Consigne 1 » Recopiez, s'il vous plaît, les enregistrements depuis leur début jusqu'à la ligne qui contient « e Länge (cm) : 182.0 », ces deux bornes comprises.
Consigne 2 » Poursuivez le texte sur le risque sismique en France à partir de l'endroit où il s'arrête.

Texte sélectionné »
○ ○ ○ ○

Le risque sismique concerne les deux tiers du territoire français
Cette information est passée relativement inaperçue. Car la population vit dans l’insouciance et se repose sur la seule qualité de la connaissance scientifique. Etude pratique dans l’Isère, un jour d’hiver...
Le Nouvel Observateur annonce en ce début du mois de novembre une réévaluation du risque sismique en France. De façon un peu expéditive, le journal signale que le gouvernement a publié deux décrets le 24 octobre, accompagnés d’une carte élargissant les précédentes zones dites sensibles. Le reste des médias se désintéressent visiblement de la question. Or celle-ci concerne tout-un-chacun. Dans toute transaction immobilière, l’état des risques naturels et technologiques s’impose en effet au vendeur. Toutes les communes françaises rentreront à partir du mois de mai 2011 dans une classification allant de 1 (risque très faible) à 5 (risque fort).
Rien n’indique dans l’article du Nouvel Observateur sur quels critères se baseront les évaluations, ni la différence entre faible (2), modéré (3) et moyen (4). Qu’il faille éviter une émotion inutile est une chose, mais le flou provoque la perplexité. En métropole - hors Antilles et Réunion sous haute surveillance - on a classé dix-neuf départements (en partie ou en totalité) en zone 4 ou moyenne [1]. Seuls les deux bassins sédimentaires parisien et aquitain échapperaient à tout risque sismique. Je me permets l’utilisation du conditionnel, compte tenu de l’expérience. Au beau milieu du bassin parisien, le Beauvaisis a tremblé une dizaine de fois entre avril et mai 1756 [Grégory Quenet / Les tremblements de terre aux XVII et XVIIIèmes siècles]. Le même phénomène a frappé Bordeaux en août 1759 [Gregory Quenet].
L’identité de la France tient donc aussi à sa géomorphologie et à l’âge de ses failles. Pour les plus anciennes, dans la partie nord du massif Armoricain, ces dernières remontent à l’orogenèse cadomienne, autant dire à la plus vieille orogenèse réellement évaluable (de - 650 millions d’années à - 550 millions d’années) [source]. Caen (Cadomus en latin) lui a donné son nom. Même si le Calvados apparaît sur la carte officielle entre le risque très faible et le risque faible, Caen a connu plusieurs tremblements de terre importants, le plus notable datant du 30 décembre 1775. Un ecclésiastique raconte la scène, dans une lettre adressée au début du mois de janvier de l’année suivante au maréchal de Harcourt :
« Toutes les maisons de la ville ont été violemment agitées ; cependant les unes plus que les autres. Les têtes de plusieurs cheminées ont été renversées. […] La couverture d’un grenier de la Collégiale a été fort endommagée du côté du midi. La commotion a été encore plus sensible du côté de l’abbaye de Saint-Etienne, plusieurs murs, quoique très forts, sont lézardés. J’ai vu des pierres de 500 livres détachées du haut d’anciens murs et jettées par terre. Une pierre, détachée de l’église Notre-Dame est tombée sur la tête d’une femme et sur le bras qui s’est cassé. Elle a été trépanée ; on espère qu’elle n’en mourra pas. »

○ ○ ○ ○

Entrées de données enregistrées:

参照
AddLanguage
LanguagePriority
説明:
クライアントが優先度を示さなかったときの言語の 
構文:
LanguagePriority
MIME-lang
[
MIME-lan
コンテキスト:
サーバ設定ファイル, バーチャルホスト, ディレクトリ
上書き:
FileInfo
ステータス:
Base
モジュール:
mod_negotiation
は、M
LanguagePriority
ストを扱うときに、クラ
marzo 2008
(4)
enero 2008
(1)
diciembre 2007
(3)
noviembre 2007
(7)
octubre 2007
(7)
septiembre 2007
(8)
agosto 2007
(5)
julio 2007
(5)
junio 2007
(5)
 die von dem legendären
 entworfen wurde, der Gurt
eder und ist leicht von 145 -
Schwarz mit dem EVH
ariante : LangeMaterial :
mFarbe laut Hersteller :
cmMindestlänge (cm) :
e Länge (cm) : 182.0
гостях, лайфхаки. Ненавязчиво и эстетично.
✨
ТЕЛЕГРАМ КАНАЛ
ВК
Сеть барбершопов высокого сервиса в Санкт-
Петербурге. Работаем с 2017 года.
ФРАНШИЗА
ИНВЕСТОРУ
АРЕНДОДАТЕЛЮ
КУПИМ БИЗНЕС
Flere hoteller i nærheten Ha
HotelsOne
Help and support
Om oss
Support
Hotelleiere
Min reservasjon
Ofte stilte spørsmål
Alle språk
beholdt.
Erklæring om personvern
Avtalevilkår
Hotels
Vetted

○ ○ ○ ○

Zone de réponse 1 »
参照
AddLanguage
LanguagePriority
説明:
クライアントが優先度を示さなかったときの言語の 
構文:
LanguagePriority
MIME-lang
[
MIME-lan
コンテキスト:
サーバ設定ファイル, バーチャルホスト, ディレクトリ
上書き:
FileInfo
ステータス:
Base
モジュール:
mod_negotiation
は、M
LanguagePriority
ストを扱うときに、クラ
marzo 2008
(4)
enero 2008
(1)
diciembre 2007
(3)
noviembre 2007
(7)
octubre 2007
(7)
septiembre 2007
(8)
agosto 2007
(5)
julio 2007
(5)
junio 2007
(5)
 die von dem legendären
 entworfen wurde, der Gurt
eder und ist leicht von 145 -
Schwarz mit dem EVH
ariante : LangeMaterial :
mFarbe laut Hersteller :
cmMindestlänge (cm) :
e Länge (cm) : 182.0

Zone de réponse 2 »
De l’orogenèse hercynienne, il demeure également de nombreuses failles plus ou moins actives. Ainsi, dans la partie méridionale de la presqu’île bretonne, les failles parallèles au littoral (Ouest-nord-ouest / Est-sud-est) semblent aussi dangereuses que dans la partie orientale du massif. La carte officielle distingue pourtant les deux départements de la région Pays-de-Loire (Loire-Atlantique et Vendée) classés en risque modéré (3), des deux départements bretons (Morbihan et Finistère), eux classés en risque faible (2). L’Atlas de France - Milieux et ressources (La Documentation Française - 1995) retient pourtant plusieurs tremblements de terre majeurs dans les temps historiques, dont celui de 1286 en pays vannetais [source]. Il faut également citer le sillon houiller qui traverse la France du sud au nord, surtout étudié dans le Massif Central, parce que le socle affleure. Mais au sud, il se prolonge sous le bassin aquitain - correspondant au tracé de la vallée de la Garonne au sud de Toulouse - et sous le bassin parisien [carte]. Avec la formation des Pyrénées et des Alpes au cours de l’ère Tertiaire, la menace d’un tremblement de terre majeur a bien sûr augmenté. La jeunesse des massifs montagneux le rappelle.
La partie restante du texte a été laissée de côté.